• **Task inputs**
┌──
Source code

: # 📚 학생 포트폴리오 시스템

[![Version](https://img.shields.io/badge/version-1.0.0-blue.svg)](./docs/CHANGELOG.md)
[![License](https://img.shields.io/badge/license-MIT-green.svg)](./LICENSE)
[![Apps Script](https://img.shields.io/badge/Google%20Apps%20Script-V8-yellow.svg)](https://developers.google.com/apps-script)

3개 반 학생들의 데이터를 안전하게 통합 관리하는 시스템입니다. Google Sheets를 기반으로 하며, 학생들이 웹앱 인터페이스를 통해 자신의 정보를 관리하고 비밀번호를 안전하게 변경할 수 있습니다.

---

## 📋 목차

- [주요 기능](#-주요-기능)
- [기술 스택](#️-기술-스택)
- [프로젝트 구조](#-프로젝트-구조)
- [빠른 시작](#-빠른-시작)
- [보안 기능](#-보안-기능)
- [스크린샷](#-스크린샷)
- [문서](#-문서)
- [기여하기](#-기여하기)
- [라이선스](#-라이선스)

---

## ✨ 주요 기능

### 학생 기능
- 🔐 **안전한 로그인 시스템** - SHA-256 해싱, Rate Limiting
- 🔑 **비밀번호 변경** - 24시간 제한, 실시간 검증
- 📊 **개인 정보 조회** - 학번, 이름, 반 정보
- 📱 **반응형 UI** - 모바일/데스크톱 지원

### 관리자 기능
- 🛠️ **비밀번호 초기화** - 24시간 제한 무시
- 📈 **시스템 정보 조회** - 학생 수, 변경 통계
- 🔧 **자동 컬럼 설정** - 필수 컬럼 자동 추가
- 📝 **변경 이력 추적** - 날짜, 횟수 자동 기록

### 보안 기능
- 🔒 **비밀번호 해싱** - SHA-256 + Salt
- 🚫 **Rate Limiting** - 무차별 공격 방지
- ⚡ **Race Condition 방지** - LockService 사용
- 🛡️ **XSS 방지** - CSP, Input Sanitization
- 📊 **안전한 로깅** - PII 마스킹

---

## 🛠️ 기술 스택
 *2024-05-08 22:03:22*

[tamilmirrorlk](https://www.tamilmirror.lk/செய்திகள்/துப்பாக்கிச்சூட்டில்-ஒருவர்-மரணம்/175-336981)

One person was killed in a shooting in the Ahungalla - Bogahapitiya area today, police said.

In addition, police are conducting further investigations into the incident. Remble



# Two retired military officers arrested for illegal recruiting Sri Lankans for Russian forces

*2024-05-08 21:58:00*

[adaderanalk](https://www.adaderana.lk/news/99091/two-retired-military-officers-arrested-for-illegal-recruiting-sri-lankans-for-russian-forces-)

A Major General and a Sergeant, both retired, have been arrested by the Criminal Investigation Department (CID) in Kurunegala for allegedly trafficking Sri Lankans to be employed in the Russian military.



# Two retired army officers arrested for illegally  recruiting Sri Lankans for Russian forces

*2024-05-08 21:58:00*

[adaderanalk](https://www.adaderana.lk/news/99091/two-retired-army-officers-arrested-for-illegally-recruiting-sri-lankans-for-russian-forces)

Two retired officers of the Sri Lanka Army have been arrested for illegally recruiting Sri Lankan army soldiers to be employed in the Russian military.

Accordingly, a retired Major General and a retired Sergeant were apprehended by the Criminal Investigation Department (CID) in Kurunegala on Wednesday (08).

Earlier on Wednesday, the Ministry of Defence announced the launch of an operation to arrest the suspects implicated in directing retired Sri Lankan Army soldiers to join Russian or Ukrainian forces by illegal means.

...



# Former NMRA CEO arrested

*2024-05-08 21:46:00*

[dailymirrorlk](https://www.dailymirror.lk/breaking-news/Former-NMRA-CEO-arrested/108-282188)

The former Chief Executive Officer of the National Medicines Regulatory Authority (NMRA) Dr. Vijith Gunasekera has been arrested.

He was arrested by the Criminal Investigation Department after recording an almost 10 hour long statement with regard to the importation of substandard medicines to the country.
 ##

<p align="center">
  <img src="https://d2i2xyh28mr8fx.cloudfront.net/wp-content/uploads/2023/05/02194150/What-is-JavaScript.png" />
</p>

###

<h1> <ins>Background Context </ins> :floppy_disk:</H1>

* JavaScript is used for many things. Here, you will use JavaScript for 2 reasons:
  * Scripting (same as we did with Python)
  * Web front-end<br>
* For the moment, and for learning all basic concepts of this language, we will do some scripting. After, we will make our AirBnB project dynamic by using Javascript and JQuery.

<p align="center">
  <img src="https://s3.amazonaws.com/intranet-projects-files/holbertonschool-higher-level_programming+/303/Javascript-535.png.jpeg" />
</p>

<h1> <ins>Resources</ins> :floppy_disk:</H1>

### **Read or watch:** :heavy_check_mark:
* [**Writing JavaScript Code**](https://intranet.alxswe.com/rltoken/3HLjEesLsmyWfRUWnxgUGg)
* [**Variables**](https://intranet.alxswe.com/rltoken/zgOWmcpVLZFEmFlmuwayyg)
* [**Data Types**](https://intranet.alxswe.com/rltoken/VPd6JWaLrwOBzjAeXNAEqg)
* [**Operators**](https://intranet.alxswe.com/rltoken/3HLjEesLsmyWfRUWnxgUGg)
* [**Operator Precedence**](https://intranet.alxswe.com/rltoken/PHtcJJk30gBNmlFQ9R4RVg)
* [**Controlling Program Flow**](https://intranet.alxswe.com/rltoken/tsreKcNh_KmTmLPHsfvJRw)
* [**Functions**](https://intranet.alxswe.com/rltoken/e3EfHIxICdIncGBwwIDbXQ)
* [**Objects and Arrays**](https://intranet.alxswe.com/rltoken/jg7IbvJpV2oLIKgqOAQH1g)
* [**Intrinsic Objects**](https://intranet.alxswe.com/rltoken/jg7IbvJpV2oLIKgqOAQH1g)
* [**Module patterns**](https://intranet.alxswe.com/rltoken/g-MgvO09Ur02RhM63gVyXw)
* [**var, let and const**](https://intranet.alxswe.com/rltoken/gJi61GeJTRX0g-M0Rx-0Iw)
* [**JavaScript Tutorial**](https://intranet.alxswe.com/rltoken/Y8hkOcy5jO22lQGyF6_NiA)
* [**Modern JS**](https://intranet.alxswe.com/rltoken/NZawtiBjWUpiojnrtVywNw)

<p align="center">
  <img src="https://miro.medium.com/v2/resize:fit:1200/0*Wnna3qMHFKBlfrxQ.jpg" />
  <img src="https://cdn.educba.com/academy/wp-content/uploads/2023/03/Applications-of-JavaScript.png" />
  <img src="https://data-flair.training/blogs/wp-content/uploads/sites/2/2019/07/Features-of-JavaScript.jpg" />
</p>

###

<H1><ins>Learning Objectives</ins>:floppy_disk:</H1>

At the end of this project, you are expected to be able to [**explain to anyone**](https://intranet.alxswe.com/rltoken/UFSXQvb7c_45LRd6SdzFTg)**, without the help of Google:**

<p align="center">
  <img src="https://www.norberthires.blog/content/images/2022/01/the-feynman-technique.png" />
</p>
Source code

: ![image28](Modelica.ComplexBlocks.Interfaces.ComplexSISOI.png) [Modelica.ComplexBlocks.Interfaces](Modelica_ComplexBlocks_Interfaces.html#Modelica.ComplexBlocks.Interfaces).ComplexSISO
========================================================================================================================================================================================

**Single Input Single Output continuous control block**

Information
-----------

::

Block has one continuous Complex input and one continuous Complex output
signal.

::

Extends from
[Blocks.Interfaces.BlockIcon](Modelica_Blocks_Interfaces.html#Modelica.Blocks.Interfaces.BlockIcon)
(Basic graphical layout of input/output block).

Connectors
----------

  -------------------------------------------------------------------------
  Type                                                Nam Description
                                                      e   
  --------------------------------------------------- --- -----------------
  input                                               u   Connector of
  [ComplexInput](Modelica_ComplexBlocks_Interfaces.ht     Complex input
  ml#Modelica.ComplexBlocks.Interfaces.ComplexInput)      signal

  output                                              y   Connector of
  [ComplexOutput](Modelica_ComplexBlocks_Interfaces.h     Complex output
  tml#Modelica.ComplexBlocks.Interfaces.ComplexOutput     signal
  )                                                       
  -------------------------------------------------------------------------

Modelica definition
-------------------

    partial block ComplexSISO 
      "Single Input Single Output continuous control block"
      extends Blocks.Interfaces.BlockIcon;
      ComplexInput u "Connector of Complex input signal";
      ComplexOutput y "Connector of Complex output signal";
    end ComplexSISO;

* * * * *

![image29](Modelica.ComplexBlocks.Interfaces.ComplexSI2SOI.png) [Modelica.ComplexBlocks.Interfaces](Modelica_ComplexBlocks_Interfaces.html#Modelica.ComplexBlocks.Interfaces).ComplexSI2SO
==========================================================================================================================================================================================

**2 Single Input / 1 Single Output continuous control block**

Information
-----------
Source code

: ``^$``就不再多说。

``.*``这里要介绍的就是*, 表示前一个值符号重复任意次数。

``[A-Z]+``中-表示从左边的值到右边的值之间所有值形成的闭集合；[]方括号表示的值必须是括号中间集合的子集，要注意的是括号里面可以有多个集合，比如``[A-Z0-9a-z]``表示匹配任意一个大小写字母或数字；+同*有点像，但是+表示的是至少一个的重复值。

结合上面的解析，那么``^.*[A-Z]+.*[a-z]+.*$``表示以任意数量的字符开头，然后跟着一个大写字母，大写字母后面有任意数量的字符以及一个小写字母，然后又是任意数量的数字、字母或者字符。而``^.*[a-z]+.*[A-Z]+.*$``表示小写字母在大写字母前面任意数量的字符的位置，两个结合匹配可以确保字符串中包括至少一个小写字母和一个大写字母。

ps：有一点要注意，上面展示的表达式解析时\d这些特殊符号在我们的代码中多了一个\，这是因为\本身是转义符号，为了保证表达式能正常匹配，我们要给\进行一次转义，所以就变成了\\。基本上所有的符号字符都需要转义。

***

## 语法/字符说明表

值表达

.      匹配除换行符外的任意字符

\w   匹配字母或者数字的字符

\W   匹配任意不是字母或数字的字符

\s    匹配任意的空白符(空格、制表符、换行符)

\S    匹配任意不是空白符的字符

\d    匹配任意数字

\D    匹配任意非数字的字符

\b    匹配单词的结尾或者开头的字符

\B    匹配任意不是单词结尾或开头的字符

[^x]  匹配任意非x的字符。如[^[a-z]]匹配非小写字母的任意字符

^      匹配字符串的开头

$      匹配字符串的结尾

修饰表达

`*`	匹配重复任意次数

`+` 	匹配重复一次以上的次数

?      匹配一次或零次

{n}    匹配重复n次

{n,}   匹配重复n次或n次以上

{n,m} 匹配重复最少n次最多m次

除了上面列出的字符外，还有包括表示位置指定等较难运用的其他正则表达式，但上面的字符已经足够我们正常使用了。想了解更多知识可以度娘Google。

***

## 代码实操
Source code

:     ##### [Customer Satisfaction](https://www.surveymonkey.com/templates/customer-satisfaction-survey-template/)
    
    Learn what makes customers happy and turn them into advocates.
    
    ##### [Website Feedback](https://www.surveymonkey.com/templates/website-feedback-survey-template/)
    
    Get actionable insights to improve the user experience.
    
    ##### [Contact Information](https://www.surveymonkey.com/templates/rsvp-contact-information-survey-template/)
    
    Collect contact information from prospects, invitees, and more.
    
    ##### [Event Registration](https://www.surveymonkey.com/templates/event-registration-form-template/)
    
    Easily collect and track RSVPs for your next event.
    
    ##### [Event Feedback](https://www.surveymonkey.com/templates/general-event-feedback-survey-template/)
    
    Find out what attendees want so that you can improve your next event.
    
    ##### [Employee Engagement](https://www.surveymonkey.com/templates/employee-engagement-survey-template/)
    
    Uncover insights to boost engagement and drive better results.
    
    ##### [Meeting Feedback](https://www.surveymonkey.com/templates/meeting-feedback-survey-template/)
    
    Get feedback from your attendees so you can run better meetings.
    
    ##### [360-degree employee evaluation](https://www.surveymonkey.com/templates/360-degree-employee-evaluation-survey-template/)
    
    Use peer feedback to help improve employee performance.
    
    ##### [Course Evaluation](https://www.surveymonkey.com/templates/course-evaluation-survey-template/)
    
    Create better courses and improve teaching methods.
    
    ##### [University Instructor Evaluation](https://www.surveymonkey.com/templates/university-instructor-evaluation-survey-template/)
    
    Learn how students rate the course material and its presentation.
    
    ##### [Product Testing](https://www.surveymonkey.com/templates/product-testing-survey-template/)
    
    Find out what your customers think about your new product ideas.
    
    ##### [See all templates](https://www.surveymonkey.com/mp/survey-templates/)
└──
• **Required action**
Using the data above, transcribe the lines that run from the line with "학생 포트폴리오 시스템" to the line with "- 📊 **개인 정보 조회** - 학번, 이름, 반 정보", both ends kept, and output nothing else.

• **Exercise answer**
: # 📚 학생 포트폴리오 시스템

[![Version](https://img.shields.io/badge/version-1.0.0-blue.svg)](./docs/CHANGELOG.md)
[![License](https://img.shields.io/badge/license-MIT-green.svg)](./LICENSE)
[![Apps Script](https://img.shields.io/badge/Google%20Apps%20Script-V8-yellow.svg)](https://developers.google.com/apps-script)

3개 반 학생들의 데이터를 안전하게 통합 관리하는 시스템입니다. Google Sheets를 기반으로 하며, 학생들이 웹앱 인터페이스를 통해 자신의 정보를 관리하고 비밀번호를 안전하게 변경할 수 있습니다.

---

## 📋 목차

- [주요 기능](#-주요-기능)
- [기술 스택](#️-기술-스택)
- [프로젝트 구조](#-프로젝트-구조)
- [빠른 시작](#-빠른-시작)
- [보안 기능](#-보안-기능)
- [스크린샷](#-스크린샷)
- [문서](#-문서)
- [기여하기](#-기여하기)
- [라이선스](#-라이선스)

---

## ✨ 주요 기능

### 학생 기능
- 🔐 **안전한 로그인 시스템** - SHA-256 해싱, Rate Limiting
- 🔑 **비밀번호 변경** - 24시간 제한, 실시간 검증
- 📊 **개인 정보 조회** - 학번, 이름, 반 정보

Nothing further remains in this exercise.